SWAN Hunter will find out in weeks whether work on the Royal Navy's £4bn aircraft carrier programme will be coming to the North-East.

The Tyneside shipbuilder is attending a meeting with the alliance behind the CVF project, which includes the Ministry of Defence, BAE Systems, Thales UK and Kellogg, Brown and Root UK.

Swan's carrier project director John Mitchell said: "At the moment, we have no idea how they are going to do it or which companies are going to be involved."

Reports in the national Press over the weekend said that construction of the ships will be divided between four shipyards - BAE Systems' yards on the Clyde, BAE's submarine works at Barrow-in-Furness, VT Group, at Southampton, and Babcock, at Rosyth.

However, aerospace and defence group BAE Systems said yesterday that no announcement had been made about who would get the work.

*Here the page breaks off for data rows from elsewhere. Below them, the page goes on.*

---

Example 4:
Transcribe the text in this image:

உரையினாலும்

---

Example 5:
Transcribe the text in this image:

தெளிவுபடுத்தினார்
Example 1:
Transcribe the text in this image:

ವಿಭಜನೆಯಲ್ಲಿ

A spokesperson said: "Nothing has been decided. The project is still under discussion."

Early in 2003, Swan Hunter was one of four shipbuilders defence bosses said were in the running to build the two carriers. Work was due to start in 2008 and was expected to create about 3,000 jobs at its yard in Wallsend, North Tyneside, as well as sustaining at least another 8,000 in the wider supply chain.

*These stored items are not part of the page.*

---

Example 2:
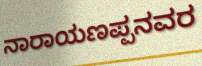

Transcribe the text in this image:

ನಾರಾಯಣಪ್ಪನವರ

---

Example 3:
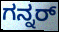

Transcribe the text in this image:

ಗನ್ನರ್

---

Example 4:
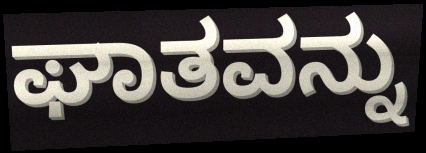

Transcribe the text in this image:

ಘಾತವನ್ನು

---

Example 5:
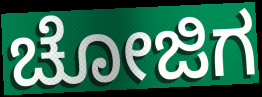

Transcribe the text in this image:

ಚೋಜಿಗ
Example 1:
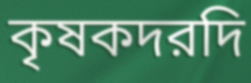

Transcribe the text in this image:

কৃষকদরদি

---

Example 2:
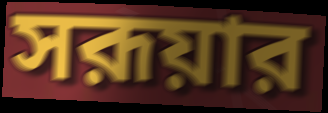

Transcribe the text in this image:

সরূয়ার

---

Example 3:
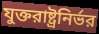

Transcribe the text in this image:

যুক্তরাষ্ট্রনির্ভর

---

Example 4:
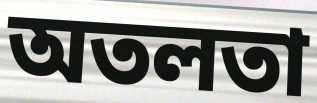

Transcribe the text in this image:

অতলতা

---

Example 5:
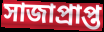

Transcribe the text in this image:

সাজাপ্রাপ্ত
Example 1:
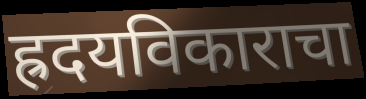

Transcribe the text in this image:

ह्रदयविकाराचा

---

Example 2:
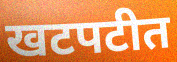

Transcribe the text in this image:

खटपटीत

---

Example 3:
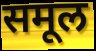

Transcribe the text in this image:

समूल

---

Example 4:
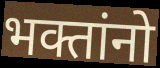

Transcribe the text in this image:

भक्तांनो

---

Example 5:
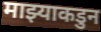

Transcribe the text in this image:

माझ्याकडुन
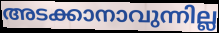
അടക്കാനാവുന്നില്ല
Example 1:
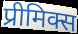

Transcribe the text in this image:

प्रीमिक्स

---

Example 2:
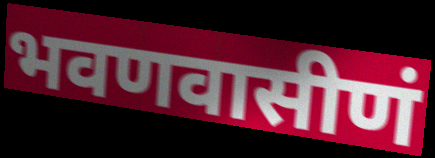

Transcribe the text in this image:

भवणवासीणं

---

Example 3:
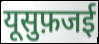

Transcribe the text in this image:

Mr Mitchell said a lot had changed during the past two-and-a-half years. "We just don't know now who will be the prime and sub-contractors. We are being told that the whole CVF build strategy is under review.

"Hopefully, at this meeting, we are going to be told more about it. I presume that anybody who wants to be involved in the building will be at the meeting."

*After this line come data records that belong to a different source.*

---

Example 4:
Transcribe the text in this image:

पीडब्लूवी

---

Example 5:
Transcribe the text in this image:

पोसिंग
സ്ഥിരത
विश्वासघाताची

Swan's has been under pressure recently, as work nears completion on two Royal Fleet Auxiliary vessels. Month by month, its workforce of 800 is being reduced. Last month, the company signed a deal with Dutch company NV Ecodock to set up a shipbreaking operation at Wallsend, which will safeguard about 250 jobs.

Mr Mitchell said: "The shipbreaking is not going to create the thousands of jobs that shipbuilding would. We need to get some new build work."